He said his son would die soon without medical help, Agence France-Presse reported. "If he does not take it [medication] for three, five days at the most, then … he would die and die very soon," he said.

His son's girlfriend, Anna Otisko, told the press conference that the trip to the Maldives, which was a luxury for them, ended abruptly when unknown men took him away by force, The Associated Press reported.

The Russian Foreign Ministry said Mr. Seleznev's arrest was a de facto kidnapping.

"We regard this as an unfriendly move by Washington," the Russian Foreign Ministry said in a communiqué that stated that Mr. Seleznev was waiting for a flight to Moscow at the Ibrahim Nasir International Airport in the Maldives capital of Male on Sunday when U.S. agents bundled him into a private plane bound for Guam.

The communiqué compared Mr. Seleznev's predicament to the cases of two other Russian nationals, Viktor Bout and Konstantin Yaroshenko, who were also intercepted in third countries and extradited to the United States to face criminal charges.

In a separate travel advisory, the ministry cautioned Russian citizens from travelling to countries that have extradition agreements with the United States if they suspect that American law enforcement has some claims against them.

The advisory also warned that the American justice system is biased against Russians, who usually end with long prison terms when tried in the United States.

According to documents filed at the Hagatna courthouse in Guam, Mr. Seleznev was formally put under arrest on the island in the early-morning hours of Sunday. The following day, he appeared in Guam district court with a Russian-language interpreter and was remanded into custody until a hearing July 22.

Prosecutors are seeking a court order to transfer him to Seattle.

Details about the American authorities' interest in Mr. Seleznev first emerged this spring in court documents that accuse him of criminal acts predating his bomb-inflicted brain injuries.

In April, a court in Nevada unsealed a 2012 indictment against 55 members of an alleged international cyber-crime ring called Carder.su. that operated principally out of Las Vegas and is accused of causing $50-million in fraudulent losses.

The Nevada indictment described Mr. Seleznev as one of Carder.su's vendors of "dumps," data stolen from credit or debit cards, which were sold at $20 for each embezzled account.

Extracted material ▸

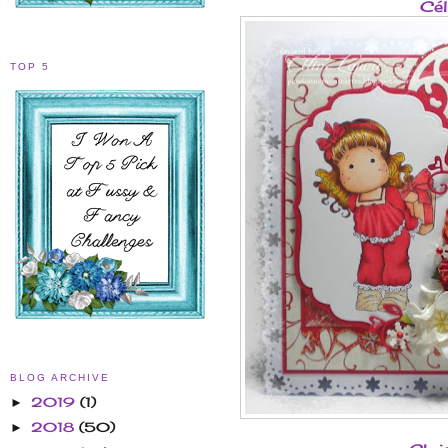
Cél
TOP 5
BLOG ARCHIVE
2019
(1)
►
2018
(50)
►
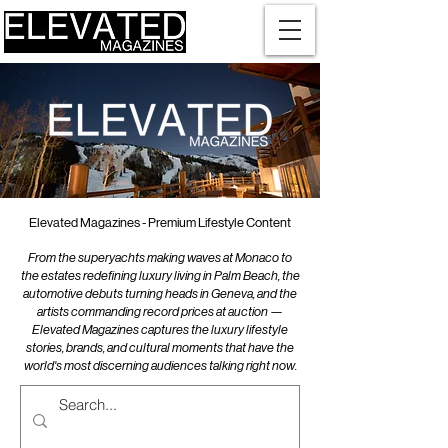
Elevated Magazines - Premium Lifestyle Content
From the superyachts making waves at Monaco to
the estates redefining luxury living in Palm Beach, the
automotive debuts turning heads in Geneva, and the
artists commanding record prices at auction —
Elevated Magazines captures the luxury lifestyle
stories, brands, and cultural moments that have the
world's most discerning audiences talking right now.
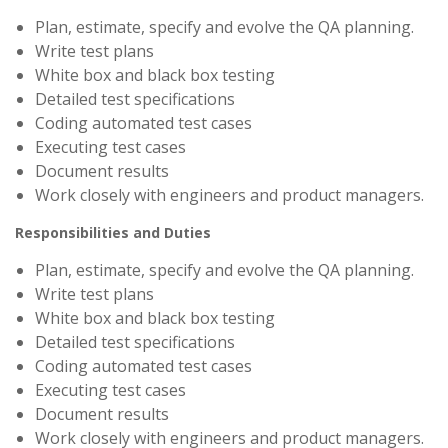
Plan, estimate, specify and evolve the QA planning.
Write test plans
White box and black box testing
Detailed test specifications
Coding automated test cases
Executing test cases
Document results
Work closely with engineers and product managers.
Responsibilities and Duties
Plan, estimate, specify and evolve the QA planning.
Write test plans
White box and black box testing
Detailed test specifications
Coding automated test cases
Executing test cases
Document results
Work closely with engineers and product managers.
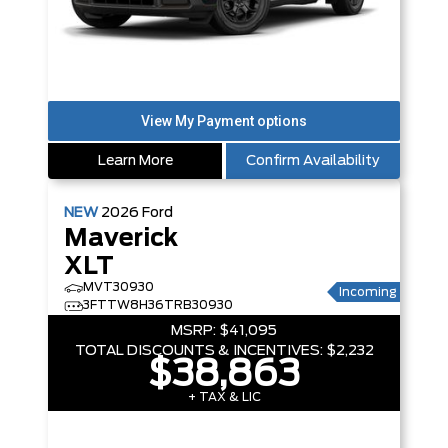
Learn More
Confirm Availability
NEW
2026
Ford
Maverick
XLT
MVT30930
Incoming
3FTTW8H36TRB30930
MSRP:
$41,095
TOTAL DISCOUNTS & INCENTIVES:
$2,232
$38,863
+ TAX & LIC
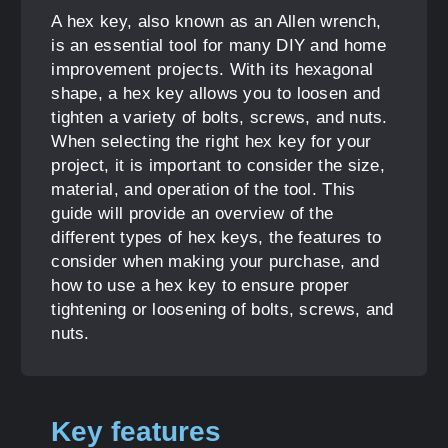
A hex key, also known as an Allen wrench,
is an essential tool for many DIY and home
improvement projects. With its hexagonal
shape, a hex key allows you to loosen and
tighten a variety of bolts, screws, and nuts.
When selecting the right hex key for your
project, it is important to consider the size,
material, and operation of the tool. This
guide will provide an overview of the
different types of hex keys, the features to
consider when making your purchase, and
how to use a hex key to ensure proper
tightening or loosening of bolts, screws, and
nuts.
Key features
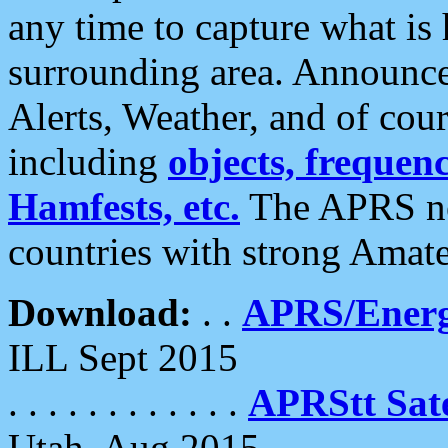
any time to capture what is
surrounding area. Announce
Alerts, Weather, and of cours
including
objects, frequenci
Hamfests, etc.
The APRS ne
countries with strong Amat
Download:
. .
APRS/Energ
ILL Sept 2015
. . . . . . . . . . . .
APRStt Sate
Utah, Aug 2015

==

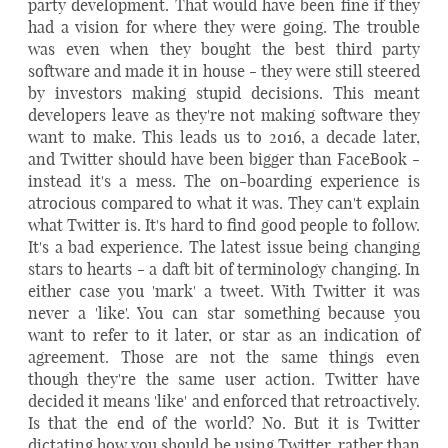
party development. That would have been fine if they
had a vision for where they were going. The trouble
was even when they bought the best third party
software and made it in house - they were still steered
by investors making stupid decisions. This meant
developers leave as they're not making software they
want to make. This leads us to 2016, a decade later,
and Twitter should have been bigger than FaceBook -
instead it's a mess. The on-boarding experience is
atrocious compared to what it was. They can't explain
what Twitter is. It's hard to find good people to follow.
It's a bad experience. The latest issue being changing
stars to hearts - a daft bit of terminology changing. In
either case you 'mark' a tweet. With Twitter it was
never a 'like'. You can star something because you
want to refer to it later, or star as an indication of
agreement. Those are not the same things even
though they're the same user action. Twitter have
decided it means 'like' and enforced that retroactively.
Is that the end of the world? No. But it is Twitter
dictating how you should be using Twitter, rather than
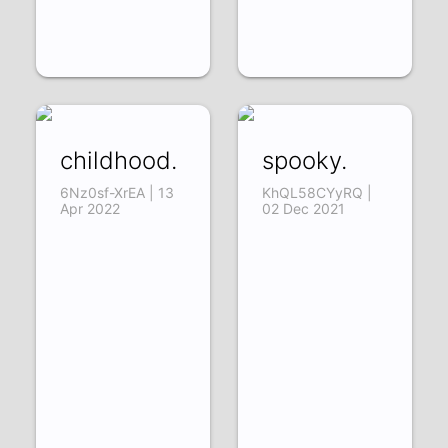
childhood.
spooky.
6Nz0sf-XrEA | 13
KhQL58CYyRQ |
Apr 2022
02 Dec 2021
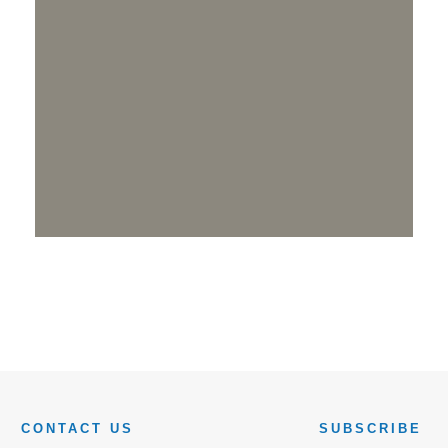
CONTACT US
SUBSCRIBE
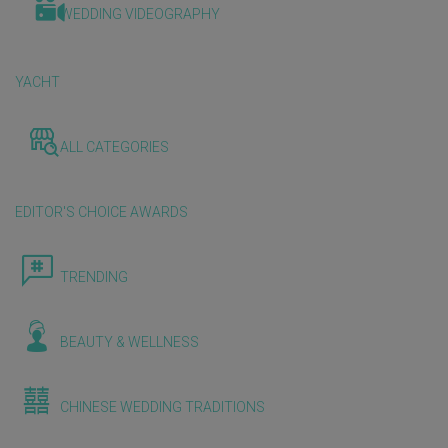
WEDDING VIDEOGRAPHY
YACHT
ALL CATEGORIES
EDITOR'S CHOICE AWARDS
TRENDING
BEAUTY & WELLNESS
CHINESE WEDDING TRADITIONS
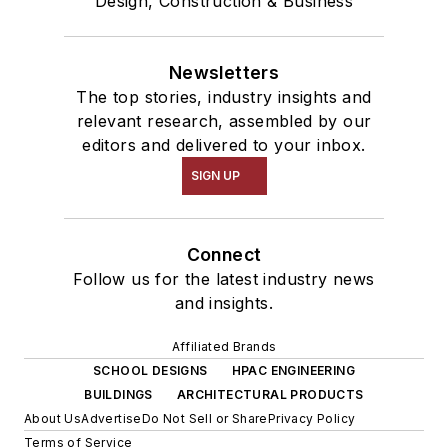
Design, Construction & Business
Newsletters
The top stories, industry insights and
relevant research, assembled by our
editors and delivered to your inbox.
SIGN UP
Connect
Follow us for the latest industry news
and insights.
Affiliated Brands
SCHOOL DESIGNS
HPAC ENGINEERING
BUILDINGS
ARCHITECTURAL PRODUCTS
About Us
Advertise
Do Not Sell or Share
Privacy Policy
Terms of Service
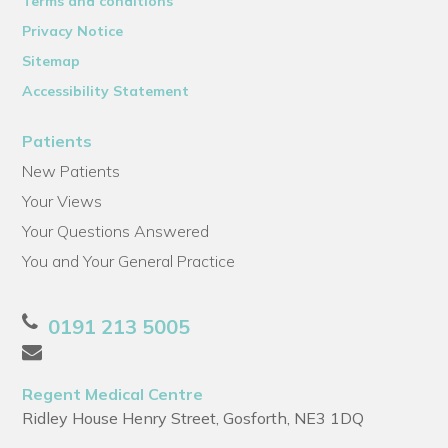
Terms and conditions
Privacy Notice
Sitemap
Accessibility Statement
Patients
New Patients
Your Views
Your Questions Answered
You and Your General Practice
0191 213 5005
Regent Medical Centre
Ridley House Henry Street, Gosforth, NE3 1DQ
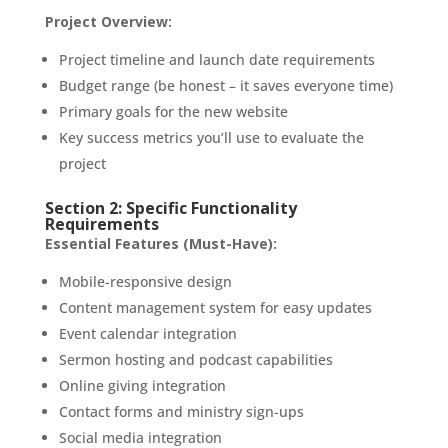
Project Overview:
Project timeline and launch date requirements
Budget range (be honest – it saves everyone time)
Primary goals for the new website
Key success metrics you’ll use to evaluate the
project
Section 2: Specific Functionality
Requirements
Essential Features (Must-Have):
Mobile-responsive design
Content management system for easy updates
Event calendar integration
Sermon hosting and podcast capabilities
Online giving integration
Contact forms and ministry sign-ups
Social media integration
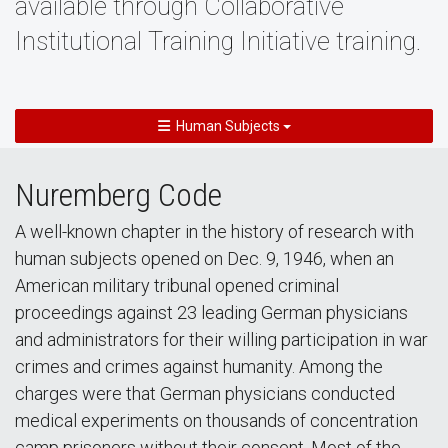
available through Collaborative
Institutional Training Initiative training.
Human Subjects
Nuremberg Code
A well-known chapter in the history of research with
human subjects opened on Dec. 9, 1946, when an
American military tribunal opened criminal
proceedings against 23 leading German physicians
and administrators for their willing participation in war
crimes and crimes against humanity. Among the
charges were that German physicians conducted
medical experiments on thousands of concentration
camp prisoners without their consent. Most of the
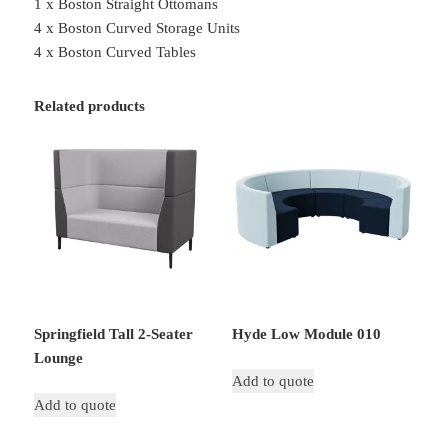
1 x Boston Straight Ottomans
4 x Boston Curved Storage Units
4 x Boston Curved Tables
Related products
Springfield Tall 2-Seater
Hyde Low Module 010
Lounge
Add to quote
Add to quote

---

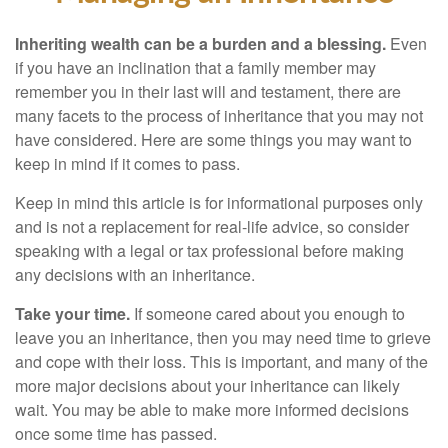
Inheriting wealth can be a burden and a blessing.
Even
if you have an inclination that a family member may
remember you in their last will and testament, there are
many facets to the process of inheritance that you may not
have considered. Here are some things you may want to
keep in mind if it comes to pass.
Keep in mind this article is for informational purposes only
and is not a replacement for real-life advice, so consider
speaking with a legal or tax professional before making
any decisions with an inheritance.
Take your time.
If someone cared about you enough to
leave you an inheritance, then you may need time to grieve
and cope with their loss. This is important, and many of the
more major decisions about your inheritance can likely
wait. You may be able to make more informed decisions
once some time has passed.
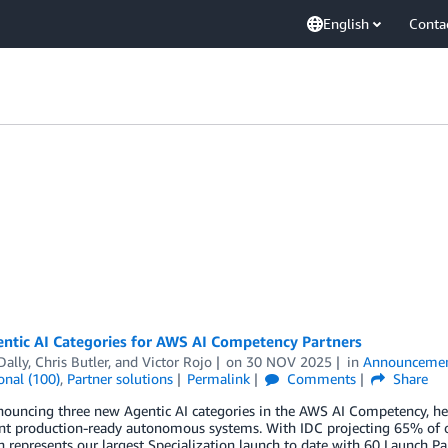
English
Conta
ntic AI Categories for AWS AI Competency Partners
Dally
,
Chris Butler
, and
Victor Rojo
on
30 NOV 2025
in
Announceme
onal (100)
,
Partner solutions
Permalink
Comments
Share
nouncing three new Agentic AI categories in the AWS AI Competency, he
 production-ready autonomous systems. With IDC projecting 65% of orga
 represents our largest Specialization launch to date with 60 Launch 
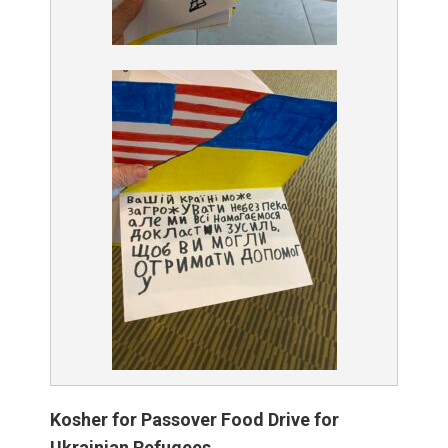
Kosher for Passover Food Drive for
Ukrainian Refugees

Brief ▸
Could you carry the news article about Mr. Seleznev's arrest forward, picking up after its last sentence on the Nevada indictment?

Answer ▸
"Seleznev sells such a large volume of product that he has created an automated website," the indictment says.

The website allowed members to log in, search for a particular type of stolen credit card, then add them to a shopping cart before paying through a system of digital currency, the court file said.

Separately, Mr. Seleznev was investigated by law enforcement in Washington state.

Unbeknown to him, a secret arrest warrant against him was filed in Seattle in March, 2011.

A sealed indictment in Seattle alleged that, between October, 2009, and February, 2011, he caused $1.2-million in losses after he hacked into the computers of a dozen restaurants, a jewellery store, an Imax theatre, a convenience store and a zoo in seven different states.

The indictment, which said Mr. Seleznev went by online nicknames such as Track2, nCuX, bandysli64 and shmak, rented servers in Russia, Ukraine and McLean, Va., as part of his scheme.

The stolen data are alleged to have been advertised and resold on carding forums, online sites where up to 140,000 stolen card numbers were peddled.

Mr. Seleznev earned at least $2-million from selling stolen cards between November, 2010, and February, 2011, the indictment said.

"Cyber-crooks should take heed: you cannot hide behind distant keyboards. We will bring you to face justice," Seattle-based prosecutor Jenny Durkan said in a statement after Mr. Seleznev was picked up.

In interviews with the Russian media, Valery Seleznev speculated that American officials were detaining his son as a bargaining chip in return for fugitive intelligence contractor Edward Snowden.

Meanwhile, Russian diplomats are hoping to see Mr. Seleznev while he still held in Guam.

Konstantin Dolgov, the Russian Foreign Ministry's commissioner for human rights, tweeted on Friday that a consular visit could take place July 13 or 14.